Have you ever watched children spin around in circles, arms outstretched, until they are so dizzy they fall down? Or seen a child who can sit quietly in a chair but tense up and appear afraid to move when presented with a swing set and some slides? Or a child who enjoys going places such as the park or a friend’s house and behaves perfectly all day, then collapses into tears upon entering a grocery store?  Understanding a child’s behavior can be confusing to parents and caregivers. It may be helpful to try to interpret the world through your child’s eyes.

Often children are given the label “hyperactive,” “fussy,” or “withdrawn” when they are actually attempting to regulate themselves to get into the optimal zone, or the place where they feel neither over or under-stimulated. Here are some examples:

  • A “quiet” child who stays in the corner rather than play on equipment or interact with others may be overwhelmed by the environment. This is an example of being hypersensitive to sensory input (sight, sound, touch).
  • A “noisy” child who is vocal, runs around, “crashes” and runs up to others may be under sensitive (hyposensitive) to sensory input and seeking more input.
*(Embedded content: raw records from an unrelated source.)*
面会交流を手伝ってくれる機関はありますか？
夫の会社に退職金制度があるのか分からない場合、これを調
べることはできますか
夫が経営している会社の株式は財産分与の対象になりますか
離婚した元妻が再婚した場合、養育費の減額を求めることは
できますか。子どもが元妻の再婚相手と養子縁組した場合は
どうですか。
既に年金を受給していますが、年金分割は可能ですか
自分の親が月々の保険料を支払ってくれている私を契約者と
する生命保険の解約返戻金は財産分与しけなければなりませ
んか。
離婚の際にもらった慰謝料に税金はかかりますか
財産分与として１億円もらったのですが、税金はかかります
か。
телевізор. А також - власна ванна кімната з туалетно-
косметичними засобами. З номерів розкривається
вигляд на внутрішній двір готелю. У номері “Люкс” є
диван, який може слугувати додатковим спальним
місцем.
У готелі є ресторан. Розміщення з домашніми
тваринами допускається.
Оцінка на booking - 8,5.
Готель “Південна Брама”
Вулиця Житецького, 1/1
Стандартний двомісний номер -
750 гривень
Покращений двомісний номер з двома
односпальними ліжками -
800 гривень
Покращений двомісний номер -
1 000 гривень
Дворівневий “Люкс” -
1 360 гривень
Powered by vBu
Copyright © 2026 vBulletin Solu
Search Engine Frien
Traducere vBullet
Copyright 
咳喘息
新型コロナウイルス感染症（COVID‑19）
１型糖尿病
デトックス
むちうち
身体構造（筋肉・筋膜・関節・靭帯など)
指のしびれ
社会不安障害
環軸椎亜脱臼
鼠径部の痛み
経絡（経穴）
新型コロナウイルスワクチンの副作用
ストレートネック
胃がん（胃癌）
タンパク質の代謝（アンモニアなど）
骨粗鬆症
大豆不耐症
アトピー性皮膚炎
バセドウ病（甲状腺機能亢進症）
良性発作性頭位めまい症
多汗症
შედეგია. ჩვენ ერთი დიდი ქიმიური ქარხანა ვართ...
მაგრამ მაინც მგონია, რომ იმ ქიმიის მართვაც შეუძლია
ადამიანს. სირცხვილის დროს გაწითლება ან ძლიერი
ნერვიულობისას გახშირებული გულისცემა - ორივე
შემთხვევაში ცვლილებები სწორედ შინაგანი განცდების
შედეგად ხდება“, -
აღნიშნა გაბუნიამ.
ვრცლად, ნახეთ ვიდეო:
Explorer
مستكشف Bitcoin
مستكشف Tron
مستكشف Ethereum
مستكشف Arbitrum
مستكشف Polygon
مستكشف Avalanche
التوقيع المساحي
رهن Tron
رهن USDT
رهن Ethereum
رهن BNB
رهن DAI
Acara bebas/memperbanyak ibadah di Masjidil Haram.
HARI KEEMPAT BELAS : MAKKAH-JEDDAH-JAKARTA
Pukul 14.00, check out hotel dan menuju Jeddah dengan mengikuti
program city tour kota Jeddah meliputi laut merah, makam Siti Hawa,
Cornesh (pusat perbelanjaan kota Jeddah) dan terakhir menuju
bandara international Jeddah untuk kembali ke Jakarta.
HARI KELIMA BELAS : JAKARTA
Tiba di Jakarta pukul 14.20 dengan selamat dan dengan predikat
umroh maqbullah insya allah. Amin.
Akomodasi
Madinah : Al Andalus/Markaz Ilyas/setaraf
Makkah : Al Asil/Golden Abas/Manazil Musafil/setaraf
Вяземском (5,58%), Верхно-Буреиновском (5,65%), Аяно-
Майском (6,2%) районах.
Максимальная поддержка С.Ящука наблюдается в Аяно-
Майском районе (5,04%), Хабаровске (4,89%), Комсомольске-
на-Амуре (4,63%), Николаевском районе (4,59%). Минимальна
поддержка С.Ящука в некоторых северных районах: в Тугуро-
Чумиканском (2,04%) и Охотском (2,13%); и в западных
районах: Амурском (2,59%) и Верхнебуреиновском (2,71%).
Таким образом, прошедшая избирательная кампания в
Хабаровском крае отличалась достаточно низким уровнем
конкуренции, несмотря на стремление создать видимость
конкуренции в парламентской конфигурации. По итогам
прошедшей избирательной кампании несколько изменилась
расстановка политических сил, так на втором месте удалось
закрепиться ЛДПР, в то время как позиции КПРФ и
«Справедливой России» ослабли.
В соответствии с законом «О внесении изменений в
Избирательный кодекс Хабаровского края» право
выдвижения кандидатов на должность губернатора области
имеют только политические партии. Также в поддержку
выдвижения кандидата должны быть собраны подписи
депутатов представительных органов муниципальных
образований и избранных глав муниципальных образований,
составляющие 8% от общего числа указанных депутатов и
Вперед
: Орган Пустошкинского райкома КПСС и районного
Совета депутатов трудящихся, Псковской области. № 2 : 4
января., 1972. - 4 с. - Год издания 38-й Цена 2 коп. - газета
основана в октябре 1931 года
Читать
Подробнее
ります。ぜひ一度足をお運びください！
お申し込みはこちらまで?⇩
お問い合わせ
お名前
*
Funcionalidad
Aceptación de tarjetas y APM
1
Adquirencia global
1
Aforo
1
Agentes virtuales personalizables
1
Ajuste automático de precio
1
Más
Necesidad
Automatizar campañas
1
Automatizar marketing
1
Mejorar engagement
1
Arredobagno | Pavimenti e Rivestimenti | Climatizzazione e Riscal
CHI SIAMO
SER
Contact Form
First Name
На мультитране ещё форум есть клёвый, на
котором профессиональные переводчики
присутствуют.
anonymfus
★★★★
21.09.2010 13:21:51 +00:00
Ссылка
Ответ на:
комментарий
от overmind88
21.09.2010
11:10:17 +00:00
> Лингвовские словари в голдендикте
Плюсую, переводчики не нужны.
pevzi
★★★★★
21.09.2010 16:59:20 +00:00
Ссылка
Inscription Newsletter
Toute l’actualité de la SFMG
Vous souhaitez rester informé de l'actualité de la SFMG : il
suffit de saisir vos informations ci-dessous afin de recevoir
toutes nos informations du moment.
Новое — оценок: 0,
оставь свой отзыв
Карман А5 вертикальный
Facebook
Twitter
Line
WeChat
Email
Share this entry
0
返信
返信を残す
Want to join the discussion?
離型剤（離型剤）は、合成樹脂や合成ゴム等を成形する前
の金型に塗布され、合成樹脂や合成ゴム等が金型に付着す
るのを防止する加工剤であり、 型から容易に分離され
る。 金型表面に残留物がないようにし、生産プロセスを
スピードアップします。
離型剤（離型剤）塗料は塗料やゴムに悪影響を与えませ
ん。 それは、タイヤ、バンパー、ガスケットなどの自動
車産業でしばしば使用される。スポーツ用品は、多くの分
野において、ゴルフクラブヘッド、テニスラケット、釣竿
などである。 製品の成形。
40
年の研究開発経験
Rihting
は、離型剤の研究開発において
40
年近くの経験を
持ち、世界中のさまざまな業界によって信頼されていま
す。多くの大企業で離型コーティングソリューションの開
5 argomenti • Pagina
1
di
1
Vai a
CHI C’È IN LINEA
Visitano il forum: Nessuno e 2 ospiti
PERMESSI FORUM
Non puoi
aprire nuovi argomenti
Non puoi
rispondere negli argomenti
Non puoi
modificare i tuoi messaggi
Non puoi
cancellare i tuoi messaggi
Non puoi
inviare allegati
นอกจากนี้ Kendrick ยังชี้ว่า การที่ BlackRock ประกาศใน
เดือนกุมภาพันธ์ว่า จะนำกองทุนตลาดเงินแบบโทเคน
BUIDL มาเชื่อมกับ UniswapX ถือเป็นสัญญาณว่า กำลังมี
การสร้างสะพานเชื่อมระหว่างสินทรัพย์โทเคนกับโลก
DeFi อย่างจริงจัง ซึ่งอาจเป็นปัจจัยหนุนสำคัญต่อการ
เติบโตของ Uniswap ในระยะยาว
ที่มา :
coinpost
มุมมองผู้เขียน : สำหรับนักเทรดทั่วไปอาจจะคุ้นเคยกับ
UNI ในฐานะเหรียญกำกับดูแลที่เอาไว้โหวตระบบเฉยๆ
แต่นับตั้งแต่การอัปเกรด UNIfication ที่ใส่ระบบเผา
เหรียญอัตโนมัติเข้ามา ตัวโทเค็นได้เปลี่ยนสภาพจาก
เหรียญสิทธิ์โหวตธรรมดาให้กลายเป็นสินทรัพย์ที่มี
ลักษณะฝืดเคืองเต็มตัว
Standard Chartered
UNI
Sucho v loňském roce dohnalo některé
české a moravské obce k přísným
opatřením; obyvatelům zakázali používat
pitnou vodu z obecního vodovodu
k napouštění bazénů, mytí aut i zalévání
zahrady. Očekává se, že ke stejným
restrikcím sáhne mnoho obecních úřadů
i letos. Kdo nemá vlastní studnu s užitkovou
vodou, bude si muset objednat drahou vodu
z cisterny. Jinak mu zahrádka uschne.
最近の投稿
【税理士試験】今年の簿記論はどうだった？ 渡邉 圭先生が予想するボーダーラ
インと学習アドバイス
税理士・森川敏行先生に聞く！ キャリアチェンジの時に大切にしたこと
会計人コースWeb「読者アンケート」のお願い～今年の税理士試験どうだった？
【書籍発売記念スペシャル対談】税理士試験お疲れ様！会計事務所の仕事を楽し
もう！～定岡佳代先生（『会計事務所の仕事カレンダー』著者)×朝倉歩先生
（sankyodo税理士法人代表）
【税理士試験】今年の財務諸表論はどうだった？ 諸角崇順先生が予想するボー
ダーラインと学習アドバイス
You can help your child get into his optimal zone. Here are some examples:

  • The hypersensitive child, or a child who is withdrawing from sensory input by closing his eyes or ears, or shying away from people/activities, may benefit from softer lighting, a lower noise level, soothing rhythmic music, a less visually cluttered environment, and calming activities such as swinging slowly, or being wrapped in a towel or blanket.
  • The hyposensitive child may benefit from “heavy” work that uses large muscle groups, such as pushing or pulling heavy objects, carrying a backpack that is filled with relatively heavy items, doing animal walks, wheelbarrow walks, jumping on a trampoline, and doing “windmill arms” to wake up the body. These children also may benefit from softer lighting, lower noise levels, etc.

Try a variety of activities to get an idea of what works best for your child. It may also be helpful to consult with an occupational therapist to find your child’s optimal zone. Occupational therapists are able to determine if children are hypersensitive or hyposensitive and can make suggestions to help make daily activities and routines more successful for children who struggle with sensory input.